Th17 cells (metacluster 1) positively correlated with PASI scores, and Th17.1 cells (metacluster 12) negatively correlated with tender joints. These results suggest a role for Th17 and Th17.1 subpopulations in the pathogenesis of both psoriasis and PsA and support a role for these cells especially in psoriatic skin lesions. In autoimmune diseases, such as multiple sclerosis, RA, and Crohn’s disease, Th17.1 cells were decreased in the peripheral blood and migrated to the inflamed tissues [5, 11]. However, we could not find lower numbers of Th17.1 cells in our subclinical PsA patients. Future research including more subclinical PsA patients might provide a clearer view on the role of Th17.1 cells and other CCR6+ Th subpopulations.

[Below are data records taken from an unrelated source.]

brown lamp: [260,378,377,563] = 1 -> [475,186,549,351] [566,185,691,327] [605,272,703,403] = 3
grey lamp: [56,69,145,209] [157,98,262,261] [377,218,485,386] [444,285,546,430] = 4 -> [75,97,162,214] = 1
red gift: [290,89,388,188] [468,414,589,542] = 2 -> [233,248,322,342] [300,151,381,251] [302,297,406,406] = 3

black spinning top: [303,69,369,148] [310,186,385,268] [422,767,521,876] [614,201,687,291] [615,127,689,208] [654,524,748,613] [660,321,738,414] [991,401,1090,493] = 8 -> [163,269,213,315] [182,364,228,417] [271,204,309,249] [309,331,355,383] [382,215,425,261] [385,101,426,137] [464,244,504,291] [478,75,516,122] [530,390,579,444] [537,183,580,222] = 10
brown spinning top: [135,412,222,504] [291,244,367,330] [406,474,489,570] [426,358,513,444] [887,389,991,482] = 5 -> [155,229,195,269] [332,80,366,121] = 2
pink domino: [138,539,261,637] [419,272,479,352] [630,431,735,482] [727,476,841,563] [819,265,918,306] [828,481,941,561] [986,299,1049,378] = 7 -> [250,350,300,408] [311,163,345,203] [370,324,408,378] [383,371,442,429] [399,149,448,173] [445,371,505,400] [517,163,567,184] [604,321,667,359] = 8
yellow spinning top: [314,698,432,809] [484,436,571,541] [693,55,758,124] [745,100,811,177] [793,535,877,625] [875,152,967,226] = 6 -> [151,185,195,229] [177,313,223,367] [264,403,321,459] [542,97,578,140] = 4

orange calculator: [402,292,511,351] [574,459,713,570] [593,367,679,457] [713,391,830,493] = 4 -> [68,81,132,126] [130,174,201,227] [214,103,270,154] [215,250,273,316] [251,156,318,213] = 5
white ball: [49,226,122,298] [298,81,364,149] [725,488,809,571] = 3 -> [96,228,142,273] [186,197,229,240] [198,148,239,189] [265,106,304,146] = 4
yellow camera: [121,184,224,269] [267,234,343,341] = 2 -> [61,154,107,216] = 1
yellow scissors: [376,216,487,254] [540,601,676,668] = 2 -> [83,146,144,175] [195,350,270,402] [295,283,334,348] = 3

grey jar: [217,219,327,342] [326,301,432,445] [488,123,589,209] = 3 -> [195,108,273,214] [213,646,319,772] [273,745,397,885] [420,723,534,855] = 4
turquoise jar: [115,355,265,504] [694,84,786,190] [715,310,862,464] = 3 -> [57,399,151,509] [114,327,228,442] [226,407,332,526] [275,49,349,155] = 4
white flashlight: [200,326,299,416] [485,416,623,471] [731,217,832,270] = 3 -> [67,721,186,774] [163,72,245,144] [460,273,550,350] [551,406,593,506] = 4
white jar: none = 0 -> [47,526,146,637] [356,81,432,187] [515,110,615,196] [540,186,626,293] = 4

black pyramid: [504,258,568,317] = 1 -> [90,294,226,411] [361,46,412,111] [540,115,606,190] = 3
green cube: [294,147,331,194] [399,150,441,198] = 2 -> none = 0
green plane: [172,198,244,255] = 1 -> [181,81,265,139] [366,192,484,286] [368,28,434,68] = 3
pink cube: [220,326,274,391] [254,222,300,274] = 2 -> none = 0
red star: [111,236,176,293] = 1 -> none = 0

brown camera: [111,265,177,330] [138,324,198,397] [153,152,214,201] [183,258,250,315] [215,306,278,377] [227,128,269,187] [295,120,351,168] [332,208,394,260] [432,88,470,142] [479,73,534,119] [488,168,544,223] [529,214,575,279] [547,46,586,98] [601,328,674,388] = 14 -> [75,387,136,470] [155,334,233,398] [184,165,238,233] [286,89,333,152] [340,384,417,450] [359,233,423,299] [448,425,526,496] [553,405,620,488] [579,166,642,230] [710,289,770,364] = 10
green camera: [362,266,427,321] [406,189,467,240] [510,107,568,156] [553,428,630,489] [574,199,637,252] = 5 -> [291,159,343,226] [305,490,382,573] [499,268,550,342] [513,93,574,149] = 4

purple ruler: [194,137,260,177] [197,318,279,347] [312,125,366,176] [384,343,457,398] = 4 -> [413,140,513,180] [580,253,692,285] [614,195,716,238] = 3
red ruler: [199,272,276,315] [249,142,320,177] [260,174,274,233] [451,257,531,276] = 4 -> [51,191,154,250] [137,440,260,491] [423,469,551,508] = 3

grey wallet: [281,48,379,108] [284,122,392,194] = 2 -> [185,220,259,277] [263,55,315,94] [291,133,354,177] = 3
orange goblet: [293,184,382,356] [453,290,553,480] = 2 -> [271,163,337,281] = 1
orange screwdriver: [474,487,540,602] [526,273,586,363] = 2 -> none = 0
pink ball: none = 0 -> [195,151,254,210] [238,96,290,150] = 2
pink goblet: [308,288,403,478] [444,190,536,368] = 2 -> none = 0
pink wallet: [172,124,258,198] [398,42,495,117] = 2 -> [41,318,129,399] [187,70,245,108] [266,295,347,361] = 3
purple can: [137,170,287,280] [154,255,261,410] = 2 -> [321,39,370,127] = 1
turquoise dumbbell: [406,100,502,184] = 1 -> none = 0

FlowSOM is also useful to identify smaller populations of cells which are difficult to visualize with manual gating. For instance, we detected a small cluster of CLA+ Th17 cells (metacluster 1), which did not co-express CCR10, which is also a skin-homing receptor, and a small cluster of CLA+ Th17 cells, which co-expressed CCR10 (metacluster 6). In addition to new clusters of CLA+ Th cells, FlowSOM also visualized differences in CD25 expression between clusters. CD25, also known as the interleukin-2 receptor alpha chain, is important for T cell proliferation and activation. While we manually excluded Th cells that express high levels of CD25, FlowSOM analysis did distinguish between moderate and low expression of CD25. In our analysis, metaclusters 1 (Th17 cells) and 6 (Th17/22 cells) differed in their CD25 expression, with metacluster 6 consisting of CD25 low expressing cells and metacluster 1 consisting of CD25- cells. This might indicate that metacluster 6 includes more activated Th17/22 cells.
Our study has several strengths and limitations. One of the strengths of our study is that we included a sufficient amount of 45 psoriasis and PsA patients and 17 healthy controls, all sex and age-matched, to provide insight in the distribution of CCR6+ Th subpopulations among psoriasis and PsA patients. Unfortunately, we only had three patients who had converted to PsA during a follow-up period of 2 years. Identifying psoriasis patients that convert to PsA is a major challenge in the PsA field. To overcome this challenge, the Rotterdam Joint Skin study not only includes newly diagnosed psoriasis patients, but also psoriasis patients who are newly referred to a dermatologist from the general practitioner. Another strength of our study is the use of a computational flow cytometry strategy with an objective and unbiased machine-learning algorithm for the analysis, which enabled us to gain a full overview of the Th cell clusters. Our study clearly demonstrates that analysis of CCR6+ subpopulations by manual gating deviates to a certain extent from the unbiased FlowSOM analysis. This deviation is larger for markers which have lower expression on cells. Since FlowSOM provides the opportunity to identify all possible combinations of markers, it can be used for identification of biomarkers in diseases instead of manual gating.